Furbo, Grillo: il partito orizzontale è il sogno di ogni leader. Nessun rivale. Nessun quadro. Nessun colonnello. Solo un popolo in rete e il suo vate. Poi ci sono da fare le alleanze, nulla toglie che di fronte all’“ammucchiata” anti-Grillo i Cinquestelle siano l’unica opposizione con quel che resta di Di Pietro. I candidati dovranno essere non condannati, non riciclati, con non più di un mandato elettivo alle spalle. I ministri, competenti nelle loro materie. La Costituzione “la cambieremo, se gli italiani vorranno”, per ancorare una nuova legge elettorale alla Carta fondamentale (idea in effetti suggestiva), per evitare che ogni maggioranza se la ridisegni su misura, e poi ampliando le forme di democrazia diretta tipo i referendum propositivi sul modello svizzero. Quanto all’Euro e alla possibile uscita dell’Italia, nessun tabù. “Non ho soluzioni in tasca bell’e pronte”.

I Cinquestelle sono di destra o sinistra? “Etichette preistoriche”, dice Grillo riecheggiando il Berlusconi dell’“oltre la destra e la sinistra” (ma pur sempre anti-comunista). Infine l’economia, intesa come risparmio e reinvestimento: “Il Tav Torino-Lione non serve, via: si risparmiano 20 miliardi. I cacciabombardieri non servono, via, si risparmiano 15 miliardi. Le province non servono, via: altri miliardi risparmiati. Le pensioni non devono superare i 3mila euro netti al mese, tanto se guadagnavi milioni qualcosa da parte avrai messo, no?

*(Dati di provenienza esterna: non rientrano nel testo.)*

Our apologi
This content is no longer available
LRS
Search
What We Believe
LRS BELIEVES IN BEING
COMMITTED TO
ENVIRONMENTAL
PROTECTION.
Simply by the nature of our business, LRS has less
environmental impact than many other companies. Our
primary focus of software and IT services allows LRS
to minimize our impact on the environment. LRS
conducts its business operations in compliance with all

Altro che spending review”.

Peccato che i buoni propositi cozzino con la realtà di un’esperienza, per esempio quella di Pizzarotti a Parma, partita malissimo, come nota proprio Travaglio: “Prima quell’idea di mandare i rifiuti a bruciare in Olanda perché tanto, se i bambini olandesi si beccano il cancro, ‘non sono io che governo in Olanda’. E la giunta non c’è ancora”. Grillo si fa concavo, cioè tollerante. Si deve capire l’esperienza, dice. Nessuno nasce perfetto. Sì, la comicità intelligente fa paura. Con le battute e i sogni non si governa. E fa ancora più spavento, Grillo, adesso che mostra di voler giocare sul serio a fare il politico. Da professionista qual è.